Build the machine learning model that can predict single family residence prices based on the data from 2017.
- Clone this repo into your computer.
- Acquire the data from databaase using your
env.pyfile - Put the data in the file containing the cloned repo.
- Run the
zillow_project.ipynbfile.
My initial hypothesis is that main price predictors going to be number of bathrooms and bedrooms.
- Acquire the data from the
zillowdatabase. Transform the data to a Pandas dataframe to make it easy to use and manipulate in the Jupyter Notebook. - Prepare the data for exploration and analysis. Find out if there are some values missing and find a way to handle those missing values.
- Change the data types if needed
- Find if there are features that can be created to simplify the exploration process.
- Handle the outliers.
- Create a data dictionary.
- Split the data into 3 data sets: train, validate and test data (56%, 24%, and 20% respectively)
- Explore the train data set through visualizations and statistical tests.
- Find which features have an impact on the house prices.
- Make the exploration summary and document the main takeaways.
- Impute the missing values if needed.
- Pick the features that can help to build a good prediction model.
- Identify if new features have to be created.
- Encode the categorical variables
- Split the target variable from the data sets.
- Scale the data prior to modeling.
- Pick the regression algorithms for creating the prediction model.
- Create the models and evaluate regressors using the RMSE score on the train data set.
- Pick five of the best performing models based on the RMSE score and evaluate them on the validation set.
- Find out which model has the best performance: relatively high predicting power on the validation set and slight difference in the train and validation prediction results.
- Make predictions for the test data set.
- Evaluate the results.
Drow conclusions
| Feature | Definition | Manipulations applied | Data Type |
|---|---|---|---|
| Categorical Data | |||
| county_name | Names of the counties in the data set | canged fips code into county names:'LA', 'Orange', 'Ventura' | category |
| Numerical Data | |||
| bedrooms | Number of bedrooms | Changed the type into integer | integer |
| bathrooms | Number of bathrooms | Half-bathrooms were turned into whole number, changed the type intoto integer | integer |
| sq_feet | Squared feet of the house | Changed the type into integer | integer |
| lot_sqft | Squared feet of the land | Changed the type into integer | integer |
| year_built | Year the house was built | Changed the type into integer | integer |
| house_age | Age of the house | Created the column by subtracting the year_built from 2017 | integer |
| pools | Number of pools | Replaced the null values with 0 | integer |
| Target Data | |||
| home_value | The Single Family Residence price | float |
It was impossible to remove all outliers, it would decrease the data size dramatically. Two columns lot_sqft and home_value still contain lots of them. On top of this home_value contains some not realistic data(like home price being below $50K). This fact might negatively affect the model's performance.

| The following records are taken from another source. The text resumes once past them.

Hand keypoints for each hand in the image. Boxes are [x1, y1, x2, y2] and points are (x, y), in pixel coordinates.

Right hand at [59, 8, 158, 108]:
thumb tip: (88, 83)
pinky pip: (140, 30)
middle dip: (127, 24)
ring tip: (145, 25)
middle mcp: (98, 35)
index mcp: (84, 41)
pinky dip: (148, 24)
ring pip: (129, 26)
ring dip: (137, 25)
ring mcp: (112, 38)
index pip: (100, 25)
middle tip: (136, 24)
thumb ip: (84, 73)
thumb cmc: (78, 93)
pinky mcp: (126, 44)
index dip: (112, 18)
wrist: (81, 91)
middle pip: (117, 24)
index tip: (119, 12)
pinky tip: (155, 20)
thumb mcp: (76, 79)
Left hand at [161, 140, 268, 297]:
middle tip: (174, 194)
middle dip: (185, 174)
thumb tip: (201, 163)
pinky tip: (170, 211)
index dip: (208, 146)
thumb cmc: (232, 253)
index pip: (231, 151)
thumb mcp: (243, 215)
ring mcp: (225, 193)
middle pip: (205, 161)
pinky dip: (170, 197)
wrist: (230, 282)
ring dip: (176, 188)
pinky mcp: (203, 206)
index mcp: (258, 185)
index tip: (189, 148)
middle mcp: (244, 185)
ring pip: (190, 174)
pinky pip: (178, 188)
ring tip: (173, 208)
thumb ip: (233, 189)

- The mean price is more than $$$80K higher that the median price
- The most common house prices are between $$$50K and $100
- There is a significant difference in the house prices among counties. Houses in Orange county have the highest prices, while prices in Los Angeles are below the median.

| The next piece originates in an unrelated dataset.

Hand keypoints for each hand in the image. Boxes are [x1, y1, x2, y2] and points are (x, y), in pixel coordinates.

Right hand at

- Houses with a pool are more expensive. Most of them have a price above the median.
- The most expensive houses without a pool are in Orange county and with a pool in Ventura county.
- There is a positive correlation between square footage and price.
- Ventura county have the strogest sq.footage / price relations.
- There is no correlation between the house age and its price in LA county while other counties have a strong negative correlation.
- Gradient Boosting Regressor performed the best with the whole data set and with the Ventura county data.
- Gradient Boosting Regressor is a good model in terms of prediction but doesn't return stable results. The RMSE scores vary a lot in all 3 sets.
- For stable results I would pick Random Forest Regressor or Lasso Lars Regressor.
- Overall my regression model performs good. Its predictions beat the baseline model by 23.5%
- The model would perform even better if the data from LA county contained stronger relation between features and price.
- To imporove prediction results I would recommend to pull more features from the database and look for the ones that have a strong correlation with the price in LA county.